Project Lifeline: Real help...or a bigger shovel for a deeper hole?

In what has got to be one of the most absurd cases of political window dressing from an administration renowned for its absurd political window dressing, someone very clever inside the Beltway, together with six of the nation's largest mortgage lenders, has come up with what they're calling "Project Lifeline."  As a solution to a problem it's about on par with putting a band aid on a severed limb. But as an act of political theater? I can't help but think "Karl Rove." Anything so useless, so hollowly symbolic, so hostile to the lower middle class...and so appealingly named, has gotta have his finger prints all over it. For two analyses of this proposed legislation, here's how it was reported by Business Week, and here's kind of a wonkish economist's analysis of this blunderbuss. And these critics aren't even part of the liberal media.

For a discussion of why this is more comedy then remedy, read on...

Here's the idea:  If you're 90 days or more behind in your mortgage payment, Project Lifeline could provide you with an additional 30 days reprieve in which to forestall foreclosure and maybe work something out with your lender.  This is an idea that only someone who has never had anything to do with a foreclosure proceeding could come up with.  Why?

In California, the law drags the foreclosure process out a statutory minimum of 111 days to move a non-judicial foreclosure through from recordation of the Notice of Default to the actual consummation of a trustee's sale. (Here are the actual statutes,  Civil Code section 2920 et seq., but here is a good summary of the process.)  And that's only if the homeowner is asleep at the switch and does absolutely nothing at all to resist the foreclosure.  If the homeowner actually wants to keep the home, hires a lawyer or sits down with the lender in a sincere effort to negotiate a workout, the process could take quite a bit longer.  Of course, since few lenders record a notice of default until a loan is at least 60 to 90 days delinquent, the real time line between the last regular payment and the arrival of the sheriff is more like 7 months plus at a very minimum.  And of course, that's only if the lender is moving quickly. 

But that issue aside, it really does nothing at all for either lender or borrower.

The economic realities of foreclosure do not help a lender.  Believe it or not, your mortgage lender does not want your house.  Why not?  Because they're not in the real estate business, they're in the lending business.  Their warehouses, such as they are, are built to hold greeenbacks, not brownstones, and their employees are trained to crunch numbers and hustle paper, not  plant "For Sale" signs in neglected lawns and jabber about the relative merits of granite counter tops with prospective bargain hunters.  Yes, there are unscrupulous mortgage lenders that make economically irrational loans in the hopes that the borrower will default and trigger a foreclosure, but on the whole that is a myth ginned up by conspiracy theorists who haven't bothered to think it through.  

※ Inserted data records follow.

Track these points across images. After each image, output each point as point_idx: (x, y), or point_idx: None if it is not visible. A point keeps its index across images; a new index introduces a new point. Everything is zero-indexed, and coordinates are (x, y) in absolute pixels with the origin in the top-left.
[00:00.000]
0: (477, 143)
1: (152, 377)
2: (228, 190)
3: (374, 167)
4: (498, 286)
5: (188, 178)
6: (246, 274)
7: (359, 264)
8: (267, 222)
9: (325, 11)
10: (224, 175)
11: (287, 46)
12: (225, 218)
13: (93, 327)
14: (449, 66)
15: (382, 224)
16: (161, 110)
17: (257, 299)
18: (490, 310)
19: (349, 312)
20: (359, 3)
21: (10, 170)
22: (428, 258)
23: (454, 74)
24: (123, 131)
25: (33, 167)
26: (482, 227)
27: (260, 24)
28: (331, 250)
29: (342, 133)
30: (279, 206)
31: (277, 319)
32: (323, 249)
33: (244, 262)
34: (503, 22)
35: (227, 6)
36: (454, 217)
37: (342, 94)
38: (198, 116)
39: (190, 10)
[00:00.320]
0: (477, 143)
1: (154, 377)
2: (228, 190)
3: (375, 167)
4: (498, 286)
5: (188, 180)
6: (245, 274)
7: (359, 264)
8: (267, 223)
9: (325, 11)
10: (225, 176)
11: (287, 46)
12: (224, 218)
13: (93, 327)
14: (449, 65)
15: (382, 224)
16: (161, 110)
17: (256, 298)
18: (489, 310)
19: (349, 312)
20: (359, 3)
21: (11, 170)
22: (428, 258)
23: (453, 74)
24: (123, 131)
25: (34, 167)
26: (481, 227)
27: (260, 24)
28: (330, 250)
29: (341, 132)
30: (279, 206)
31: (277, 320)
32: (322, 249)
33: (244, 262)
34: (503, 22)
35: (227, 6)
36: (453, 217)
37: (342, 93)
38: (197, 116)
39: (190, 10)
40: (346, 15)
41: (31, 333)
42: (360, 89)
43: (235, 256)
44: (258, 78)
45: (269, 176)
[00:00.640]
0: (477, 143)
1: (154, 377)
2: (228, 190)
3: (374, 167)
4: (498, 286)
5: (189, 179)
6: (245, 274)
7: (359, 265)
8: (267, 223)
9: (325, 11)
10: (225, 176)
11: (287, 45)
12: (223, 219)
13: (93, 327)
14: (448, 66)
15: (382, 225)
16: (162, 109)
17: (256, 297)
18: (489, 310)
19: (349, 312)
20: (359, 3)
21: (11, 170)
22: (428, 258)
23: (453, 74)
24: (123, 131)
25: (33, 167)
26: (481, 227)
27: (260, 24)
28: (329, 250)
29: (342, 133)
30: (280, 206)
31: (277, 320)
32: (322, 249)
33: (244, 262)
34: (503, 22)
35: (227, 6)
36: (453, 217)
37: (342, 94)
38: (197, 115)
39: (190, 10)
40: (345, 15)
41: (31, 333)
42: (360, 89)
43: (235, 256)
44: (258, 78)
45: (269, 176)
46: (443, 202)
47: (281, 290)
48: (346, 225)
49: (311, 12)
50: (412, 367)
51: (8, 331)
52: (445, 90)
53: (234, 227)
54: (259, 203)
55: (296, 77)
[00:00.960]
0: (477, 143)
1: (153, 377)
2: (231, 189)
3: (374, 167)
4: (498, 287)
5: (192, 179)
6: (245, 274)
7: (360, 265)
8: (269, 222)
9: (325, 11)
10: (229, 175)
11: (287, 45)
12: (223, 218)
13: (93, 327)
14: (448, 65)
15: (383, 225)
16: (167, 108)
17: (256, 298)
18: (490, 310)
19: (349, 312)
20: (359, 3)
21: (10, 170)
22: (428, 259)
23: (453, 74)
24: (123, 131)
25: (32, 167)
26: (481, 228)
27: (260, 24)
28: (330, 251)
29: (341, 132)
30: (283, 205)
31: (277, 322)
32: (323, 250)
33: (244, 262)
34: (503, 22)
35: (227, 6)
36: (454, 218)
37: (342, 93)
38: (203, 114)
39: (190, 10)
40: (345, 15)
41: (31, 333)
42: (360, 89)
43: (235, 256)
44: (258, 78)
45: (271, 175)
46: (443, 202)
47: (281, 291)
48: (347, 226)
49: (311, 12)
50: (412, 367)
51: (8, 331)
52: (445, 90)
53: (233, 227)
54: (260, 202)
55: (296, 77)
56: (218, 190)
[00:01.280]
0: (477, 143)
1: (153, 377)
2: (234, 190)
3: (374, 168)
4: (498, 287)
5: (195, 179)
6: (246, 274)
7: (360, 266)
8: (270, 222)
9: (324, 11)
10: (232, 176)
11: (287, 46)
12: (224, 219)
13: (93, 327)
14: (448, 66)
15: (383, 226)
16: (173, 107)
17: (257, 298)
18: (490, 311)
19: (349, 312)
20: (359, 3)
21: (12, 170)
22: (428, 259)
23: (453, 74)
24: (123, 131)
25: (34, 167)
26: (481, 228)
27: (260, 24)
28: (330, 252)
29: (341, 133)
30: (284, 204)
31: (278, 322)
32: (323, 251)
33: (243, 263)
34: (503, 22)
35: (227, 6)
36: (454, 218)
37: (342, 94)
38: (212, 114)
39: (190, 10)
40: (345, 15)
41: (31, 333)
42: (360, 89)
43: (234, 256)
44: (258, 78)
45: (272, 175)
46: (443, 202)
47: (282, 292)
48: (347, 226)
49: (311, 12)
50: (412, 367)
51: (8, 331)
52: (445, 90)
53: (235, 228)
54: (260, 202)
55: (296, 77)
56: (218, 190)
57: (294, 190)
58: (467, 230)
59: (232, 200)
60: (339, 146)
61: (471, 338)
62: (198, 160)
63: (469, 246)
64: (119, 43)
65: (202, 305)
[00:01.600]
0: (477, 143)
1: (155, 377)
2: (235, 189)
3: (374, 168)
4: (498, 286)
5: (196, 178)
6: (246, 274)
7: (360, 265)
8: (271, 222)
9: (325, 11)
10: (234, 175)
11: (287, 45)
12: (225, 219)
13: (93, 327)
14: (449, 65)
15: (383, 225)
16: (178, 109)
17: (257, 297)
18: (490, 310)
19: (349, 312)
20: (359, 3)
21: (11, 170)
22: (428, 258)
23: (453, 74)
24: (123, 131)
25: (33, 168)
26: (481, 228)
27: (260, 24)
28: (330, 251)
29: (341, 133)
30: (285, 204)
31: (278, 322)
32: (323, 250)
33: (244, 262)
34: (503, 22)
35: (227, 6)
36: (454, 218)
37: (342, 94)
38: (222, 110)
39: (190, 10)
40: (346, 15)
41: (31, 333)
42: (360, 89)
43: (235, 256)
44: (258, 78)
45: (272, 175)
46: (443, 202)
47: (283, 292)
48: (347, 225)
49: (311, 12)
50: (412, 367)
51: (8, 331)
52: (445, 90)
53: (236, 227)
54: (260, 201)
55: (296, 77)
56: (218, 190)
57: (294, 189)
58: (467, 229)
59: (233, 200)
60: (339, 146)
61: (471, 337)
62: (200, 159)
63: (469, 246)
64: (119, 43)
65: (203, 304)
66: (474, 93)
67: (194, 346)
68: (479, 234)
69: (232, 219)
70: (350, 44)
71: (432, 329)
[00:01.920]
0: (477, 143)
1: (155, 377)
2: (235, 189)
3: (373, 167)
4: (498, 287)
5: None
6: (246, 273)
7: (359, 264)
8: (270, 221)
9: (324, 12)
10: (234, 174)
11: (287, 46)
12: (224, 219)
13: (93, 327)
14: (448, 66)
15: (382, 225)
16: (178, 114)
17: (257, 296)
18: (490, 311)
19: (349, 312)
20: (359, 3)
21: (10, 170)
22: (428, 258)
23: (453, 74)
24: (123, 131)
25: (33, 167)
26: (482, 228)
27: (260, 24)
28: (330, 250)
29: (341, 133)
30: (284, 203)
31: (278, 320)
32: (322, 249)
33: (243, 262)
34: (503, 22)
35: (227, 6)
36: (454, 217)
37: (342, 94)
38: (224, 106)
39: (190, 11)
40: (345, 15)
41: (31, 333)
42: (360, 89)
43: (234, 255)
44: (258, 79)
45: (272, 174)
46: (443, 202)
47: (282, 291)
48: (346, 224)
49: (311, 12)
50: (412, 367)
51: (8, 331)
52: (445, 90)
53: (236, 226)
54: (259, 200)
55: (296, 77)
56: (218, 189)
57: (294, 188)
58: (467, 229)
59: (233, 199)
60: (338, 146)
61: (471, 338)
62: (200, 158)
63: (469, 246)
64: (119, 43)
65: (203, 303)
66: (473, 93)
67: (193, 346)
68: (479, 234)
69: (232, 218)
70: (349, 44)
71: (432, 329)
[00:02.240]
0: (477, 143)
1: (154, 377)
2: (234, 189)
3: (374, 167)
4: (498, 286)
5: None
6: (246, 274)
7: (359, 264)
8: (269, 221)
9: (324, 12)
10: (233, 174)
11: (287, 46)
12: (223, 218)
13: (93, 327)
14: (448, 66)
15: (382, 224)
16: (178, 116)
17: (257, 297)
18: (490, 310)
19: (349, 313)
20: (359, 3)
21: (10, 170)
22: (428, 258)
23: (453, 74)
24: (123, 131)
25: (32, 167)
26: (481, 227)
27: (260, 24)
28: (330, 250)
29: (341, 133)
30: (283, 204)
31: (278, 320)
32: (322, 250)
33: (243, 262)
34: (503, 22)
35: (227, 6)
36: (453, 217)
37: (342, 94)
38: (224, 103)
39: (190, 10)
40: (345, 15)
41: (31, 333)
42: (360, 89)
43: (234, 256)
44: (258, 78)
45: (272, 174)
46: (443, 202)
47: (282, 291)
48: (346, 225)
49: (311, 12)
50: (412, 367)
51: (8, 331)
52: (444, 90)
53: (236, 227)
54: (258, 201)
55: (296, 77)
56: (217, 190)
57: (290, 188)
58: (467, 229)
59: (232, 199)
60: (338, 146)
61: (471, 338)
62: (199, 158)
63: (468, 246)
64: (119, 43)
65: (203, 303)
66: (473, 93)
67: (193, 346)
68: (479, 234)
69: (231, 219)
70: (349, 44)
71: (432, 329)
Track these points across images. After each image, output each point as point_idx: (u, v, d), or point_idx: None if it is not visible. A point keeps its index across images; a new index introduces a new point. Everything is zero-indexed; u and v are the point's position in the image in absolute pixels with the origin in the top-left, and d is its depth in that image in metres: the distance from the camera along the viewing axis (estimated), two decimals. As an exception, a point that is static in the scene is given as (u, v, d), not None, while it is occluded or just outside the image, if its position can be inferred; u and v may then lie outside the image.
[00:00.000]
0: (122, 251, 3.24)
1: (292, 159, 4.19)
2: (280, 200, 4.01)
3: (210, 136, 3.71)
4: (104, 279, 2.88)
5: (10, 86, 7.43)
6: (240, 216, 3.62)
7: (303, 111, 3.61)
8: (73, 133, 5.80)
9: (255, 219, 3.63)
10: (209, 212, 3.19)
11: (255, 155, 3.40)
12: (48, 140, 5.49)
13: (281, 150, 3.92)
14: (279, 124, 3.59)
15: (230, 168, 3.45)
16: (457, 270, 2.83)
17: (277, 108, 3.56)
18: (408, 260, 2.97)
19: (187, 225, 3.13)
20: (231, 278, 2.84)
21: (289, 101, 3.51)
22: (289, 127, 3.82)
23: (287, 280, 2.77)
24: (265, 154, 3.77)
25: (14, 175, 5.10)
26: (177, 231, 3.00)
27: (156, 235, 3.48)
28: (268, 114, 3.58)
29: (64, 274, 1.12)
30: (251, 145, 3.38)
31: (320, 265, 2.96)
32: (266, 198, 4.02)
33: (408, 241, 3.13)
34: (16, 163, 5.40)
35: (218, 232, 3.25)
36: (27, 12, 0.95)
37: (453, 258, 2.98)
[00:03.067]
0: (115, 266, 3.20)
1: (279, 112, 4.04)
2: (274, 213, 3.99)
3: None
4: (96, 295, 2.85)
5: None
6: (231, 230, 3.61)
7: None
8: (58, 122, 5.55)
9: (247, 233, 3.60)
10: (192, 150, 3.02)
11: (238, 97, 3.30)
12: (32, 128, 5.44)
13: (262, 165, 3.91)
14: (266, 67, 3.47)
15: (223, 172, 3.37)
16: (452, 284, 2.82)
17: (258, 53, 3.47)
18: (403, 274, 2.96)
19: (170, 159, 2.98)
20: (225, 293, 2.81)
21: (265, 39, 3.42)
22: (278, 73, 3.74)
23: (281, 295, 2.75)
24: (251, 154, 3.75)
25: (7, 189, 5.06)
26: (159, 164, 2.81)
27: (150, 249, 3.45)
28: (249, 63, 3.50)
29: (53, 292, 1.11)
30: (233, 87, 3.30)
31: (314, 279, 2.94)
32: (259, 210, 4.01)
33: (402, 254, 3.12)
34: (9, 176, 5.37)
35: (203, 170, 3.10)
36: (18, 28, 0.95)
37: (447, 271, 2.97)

Here in the Bay Area, where home prices are as gravity defiant as anywhere, inventory is up anywhere from 23% to 99% over December 2006 levels, and median sales prices are down anywhere from 5% to 10% depending on the micro-market you're talking about.  And it's no where near as bad here as it is elsewhere in the country.  So if Countrywide wants to own overpriced houses in a plummeting and overstocked market, well, there are much easier ways to do it than through foreclosure. 

And last, if a homeowner is already 90 days out, what is another 30 going to do for them?  If they couldn't make one month's payment when it was due, where are they going to find four month's payment plus late fees and possible default interest?  If I don't have three months' payments today, what is the realistic chance that I'm going to find four months payments four weeks from now?  That's the sort of sloppy thinking that led to this mess in the first place. 

In short, if you're in trouble with your home loan, don't look to Project Lifeline to do anything that you can't very easily do for yourself.  If you truly believe that some more time will help you turn it around, pick up the phone and ask for 30, 60 or 90 days to get your feet back on the ground.  If you're sincere, you have a good story (which includes a workable plan for digging out) and your pitch is right, chances are pretty good you'll get it.